## Zadanie do wykonania:
Zaktualizuj wszystkie rekordy poniżej: zamień każde „collectors” na „collected by”, a resztę zostaw bez zmian. Przepisz je bez obrazków.

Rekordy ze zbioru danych
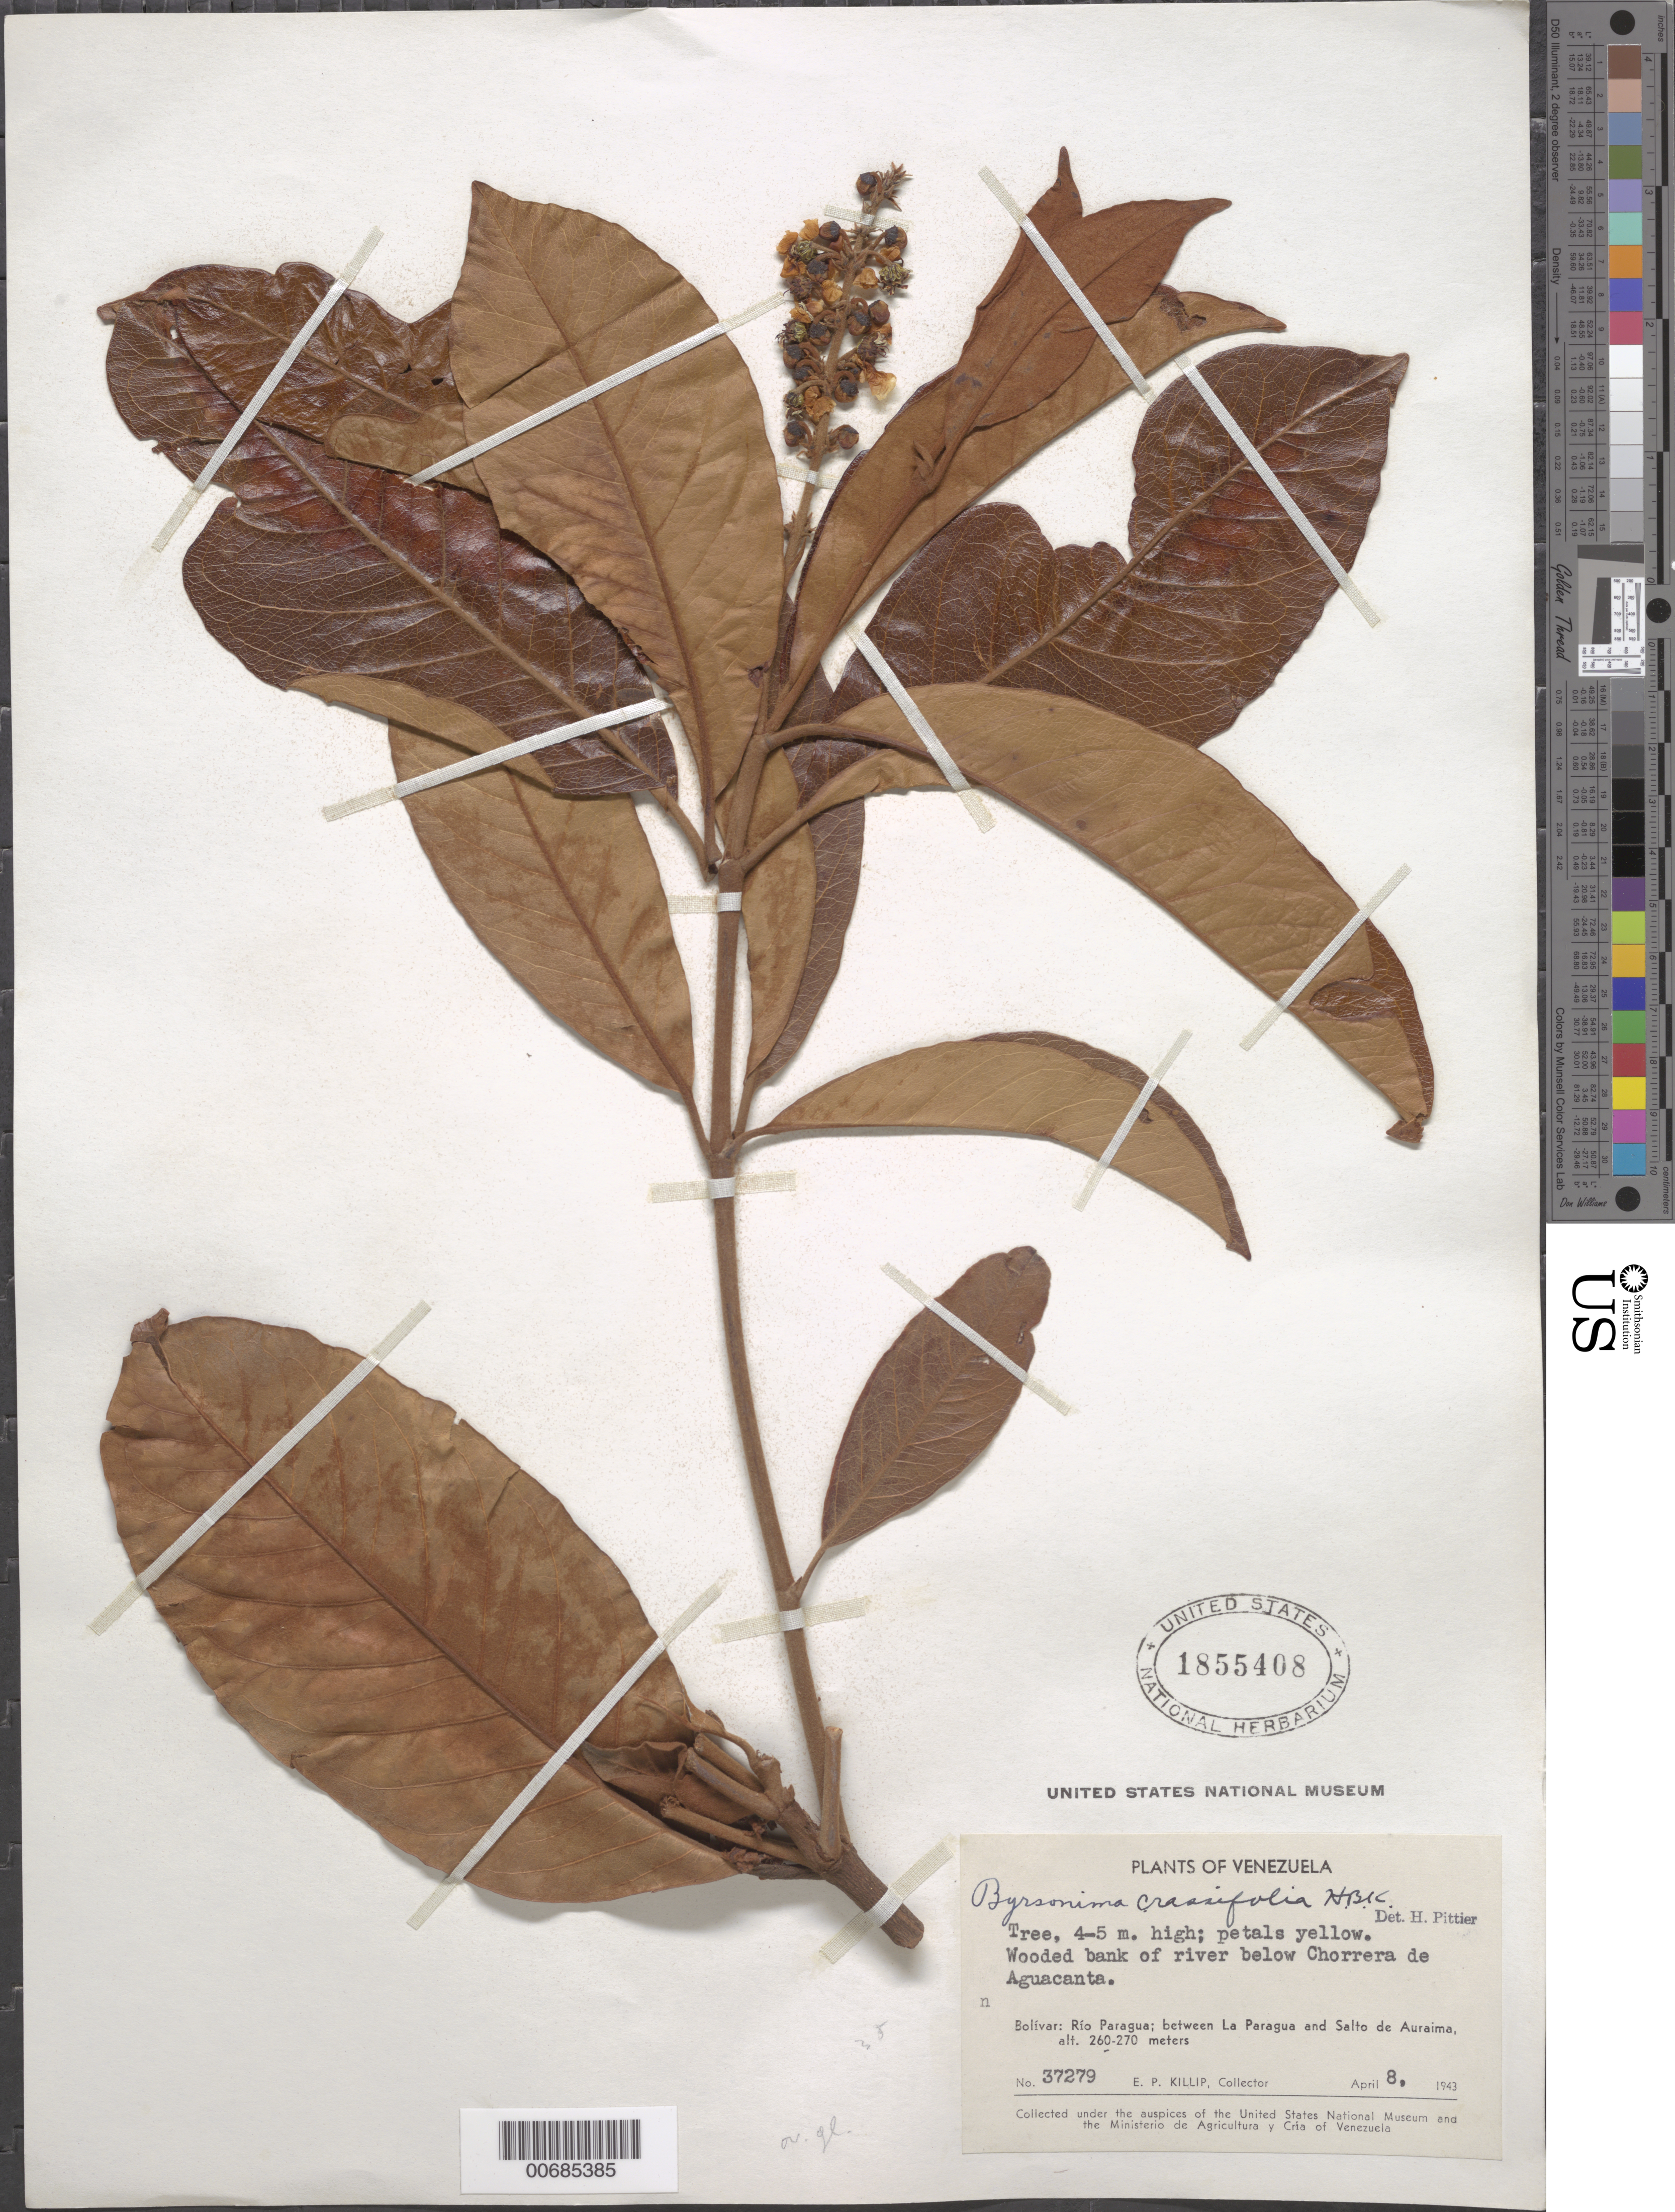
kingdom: Plantae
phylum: Tracheophyta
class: Magnoliopsida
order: Malpighiales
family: Malpighiaceae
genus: Byrsonima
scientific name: Byrsonima crassifolia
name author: (L.) Kunth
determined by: Pittier, Henri F.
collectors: E. P. Killip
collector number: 37279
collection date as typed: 8-Apr-43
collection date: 1943-04-08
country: Venezuela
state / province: Bolívar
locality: Río Paragua, between La Paragua and Salto de Auraima, below Chorrera de Aguacanta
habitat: Wooded bank of river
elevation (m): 260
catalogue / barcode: US 1855408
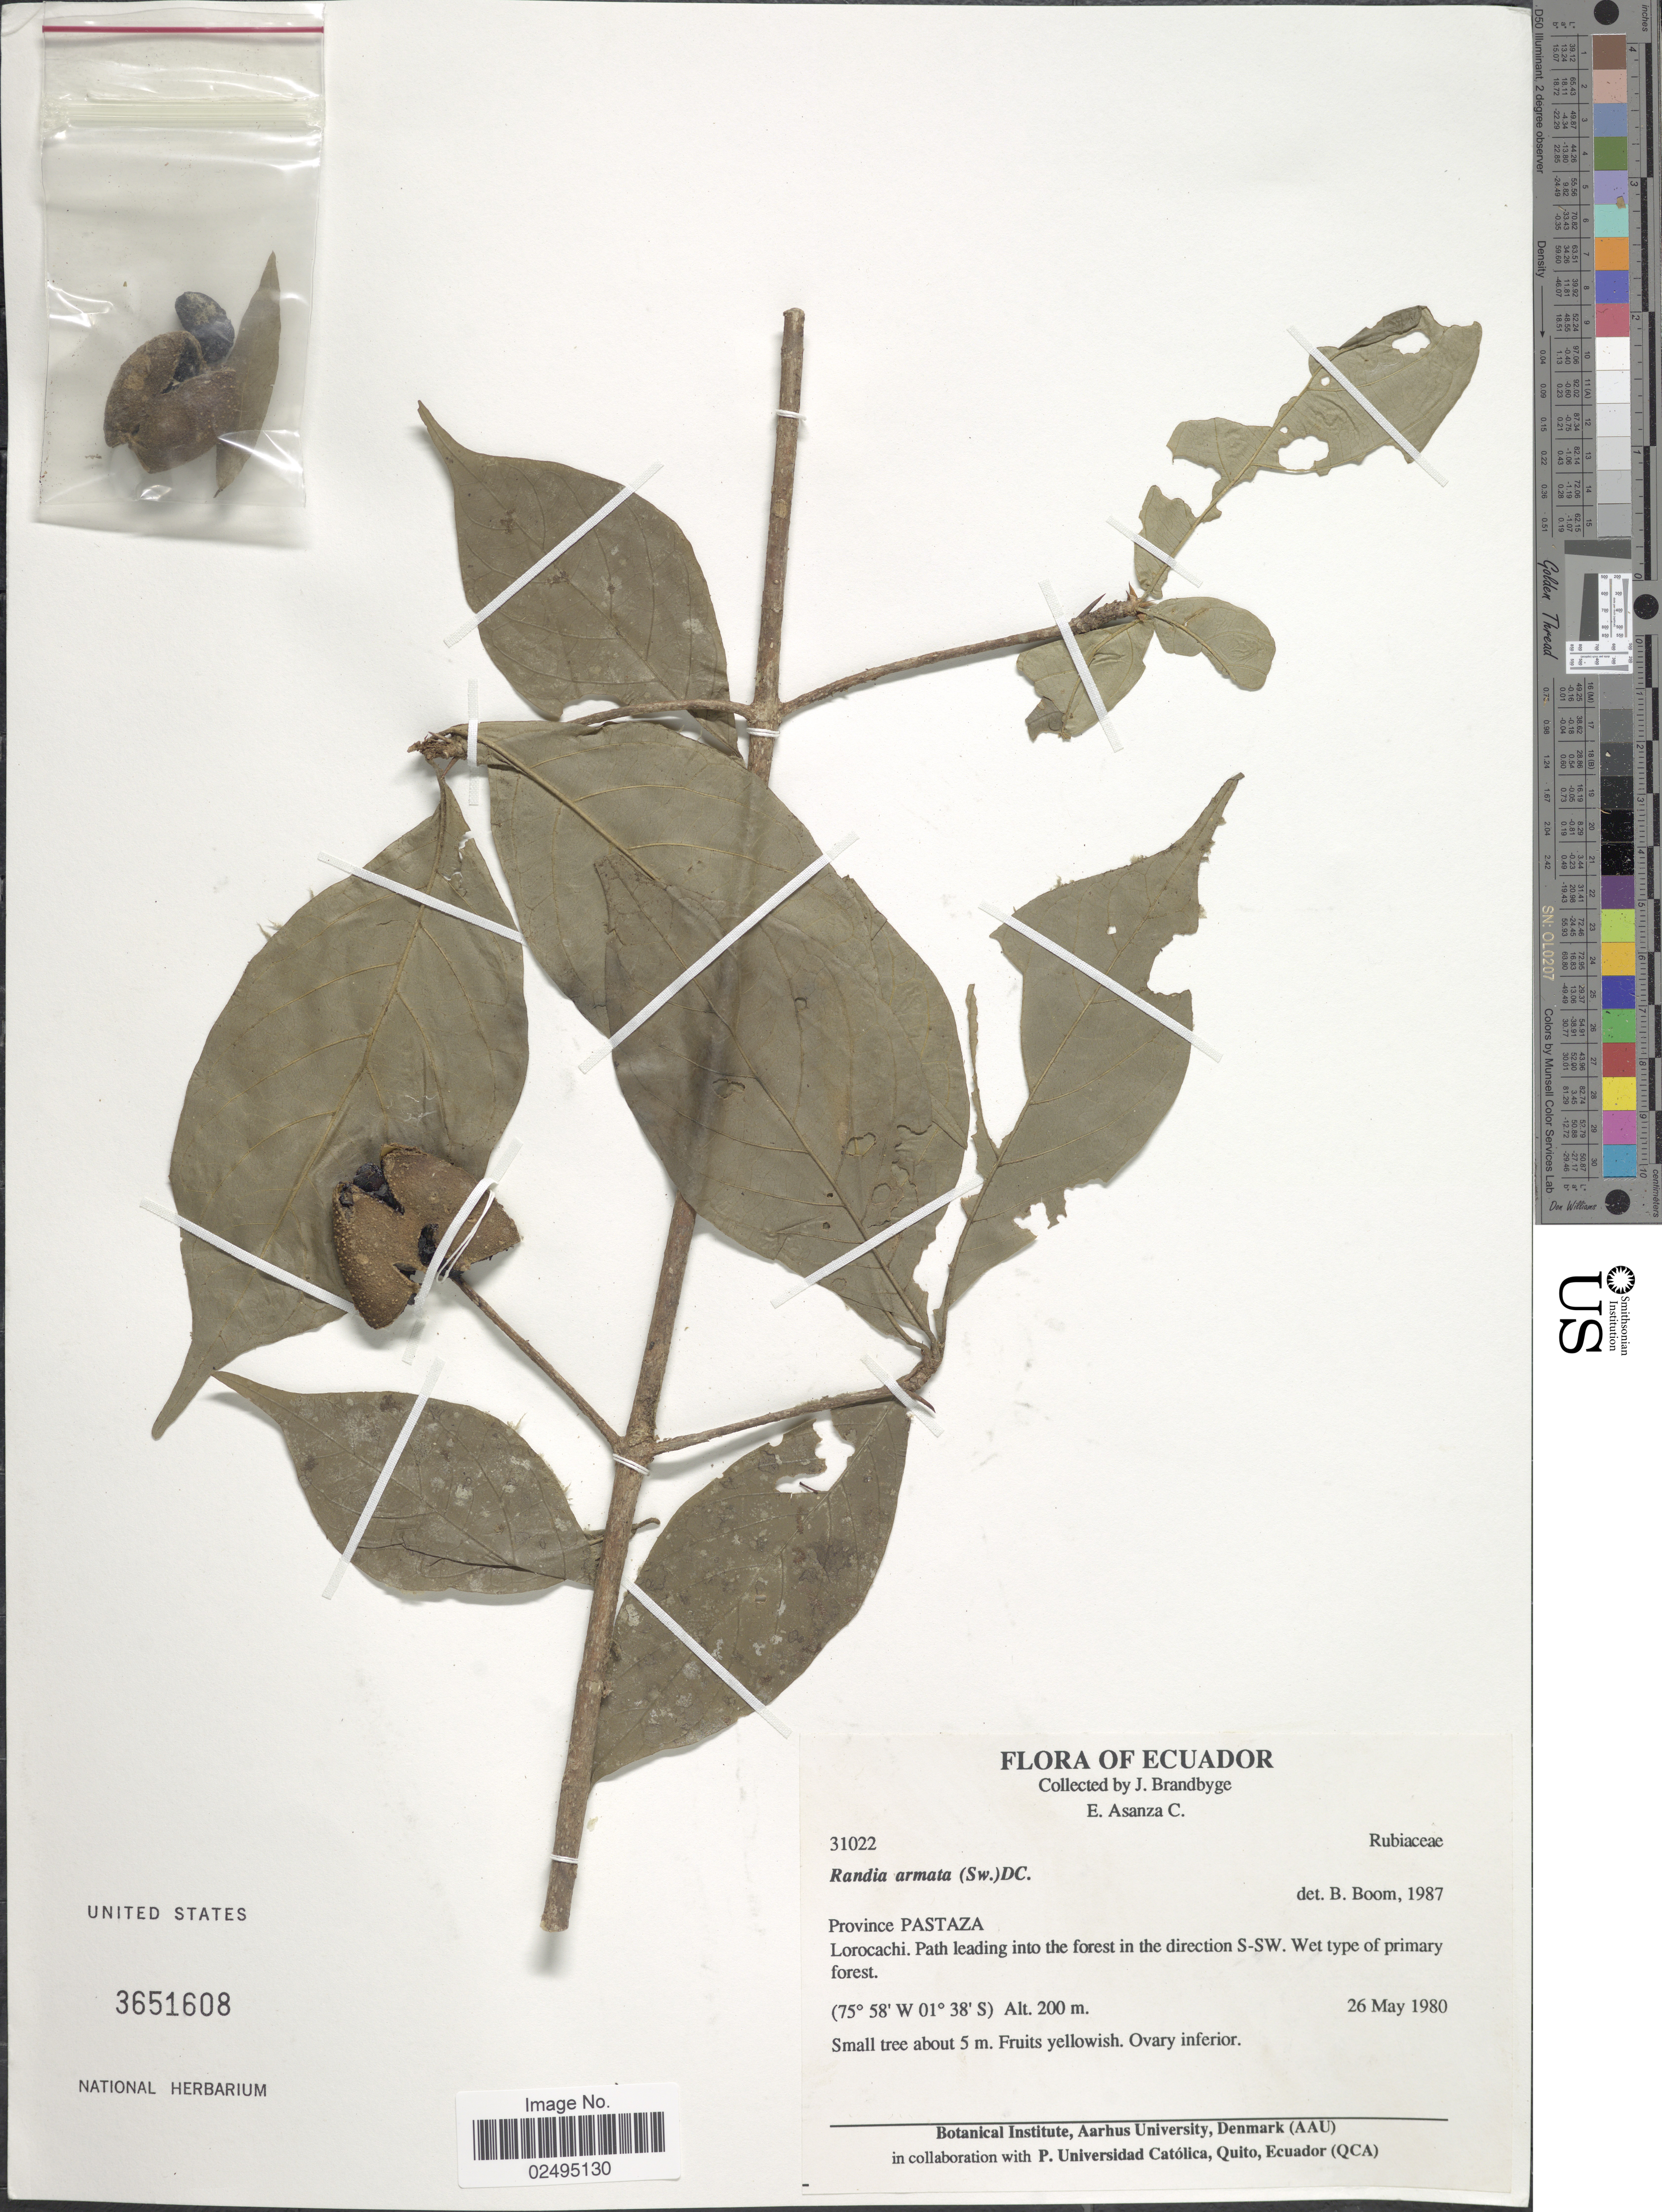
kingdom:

## Ostateczna odpowiedź:
kingdom: Plantae
phylum: Tracheophyta
class: Magnoliopsida
order: Malpighiales
family: Malpighiaceae
genus: Byrsonima
scientific name: Byrsonima crassifolia
name author: (L.) Kunth
determined by: Pittier, Henri F.
collected by: E. P. Killip
collector number: 37279
collection date as typed: 8-Apr-43
collection date: 1943-04-08
country: Venezuela
state / province: Bolívar
locality: Río Paragua, between La Paragua and Salto de Auraima, below Chorrera de Aguacanta
habitat: Wooded bank of river
elevation (m): 260
catalogue / barcode: US 1855408
kingdom:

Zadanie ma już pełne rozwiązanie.